Abstract:
Objective By comparing the performance of various machine learning models in predicting gene expression in pigs utilizing single nucleotide polymorphisms (SNP), we investigated the relationship among cis-heritability (cis-h2), the number of cis-SNPs and the prediction accuracy.
Method Based on the protein encoding genes of pigs derived from muscle tissue of the PigGTEx project, we trained 18 distinct machine learning models by employing cis-SNPs located within a ±1 Mb window from the transcription start sites of genes. Subsequently, we evaluated the prediction accuracy of each model.
Result There wasa positive correlation between the prediction accuracy of machine learning models and the cis-h2 values of genes.
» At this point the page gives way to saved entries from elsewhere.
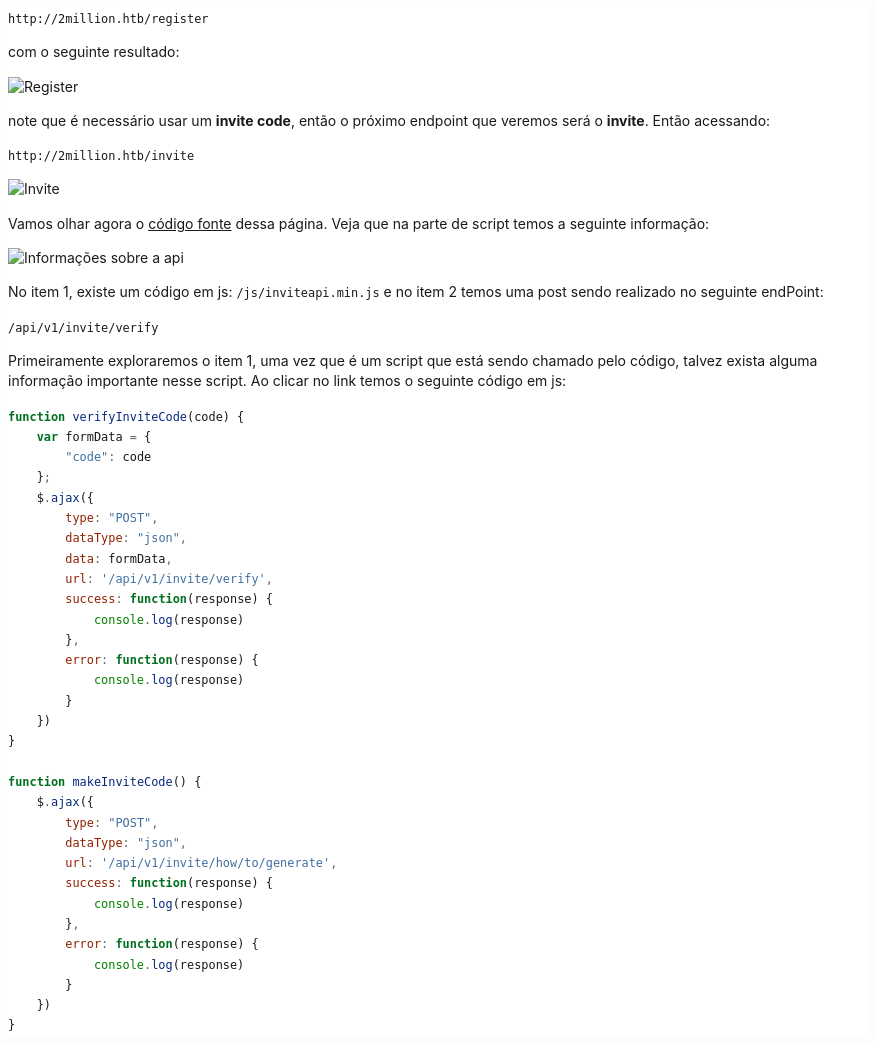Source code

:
 ```shell
http://2million.htb/register
```

com o seguinte resultado:

![Register](screenshots/image-7.png)

note que é necessário usar um **invite code**, então o próximo endpoint que veremos será o **invite**. Então acessando:

```shell
http://2million.htb/invite
```

![Invite](screenshots/image-8.png)

Vamos olhar agora o [código fonte](view-source:http://2million.htb/invite) dessa página. Veja que na parte de script temos a seguinte informação:

![Informações sobre a api](screenshots/image-9.png)

No item 1, existe um código em js: `/js/inviteapi.min.js` e no item 2 temos uma post sendo realizado no seguinte endPoint:

```shell
/api/v1/invite/verify
```

Primeiramente exploraremos o item 1, uma vez que é um  script que está sendo chamado pelo código, talvez exista alguma informação importante nesse script. Ao clicar no link temos o seguinte código em js:

```js
function verifyInviteCode(code) {
    var formData = {
        "code": code
    };
    $.ajax({
        type: "POST",
        dataType: "json",
        data: formData,
        url: '/api/v1/invite/verify',
        success: function(response) {
            console.log(response)
        },
        error: function(response) {
            console.log(response)
        }
    })
}

function makeInviteCode() {
    $.ajax({
        type: "POST",
        dataType: "json",
        url: '/api/v1/invite/how/to/generate',
        success: function(response) {
            console.log(response)
        },
        error: function(response) {
            console.log(response)
        }
    })
}
```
Notably, the Elastic Net regression model and the Lasso regression model exhibited the highest overall prediction accuracy, with mean R2 values of 0.0362 and 0.0358, respectively. Furthermore, there was a positive correlation between the prediction accuracy of these machine learning models and the number of cis-SNPs around the genes within certain range.
Conclusion The accuracy of utilizing machine learning models to predict gene expression in pigs is largely influenced by both cis-h2 and the number of cis-SNPs. Therefore, selecting an appropriate machine learning model tailored to the specific cis-h2 values and the number of cis-SNPs of different genes of pigs can be advantageous in enhancing prediction accuracy.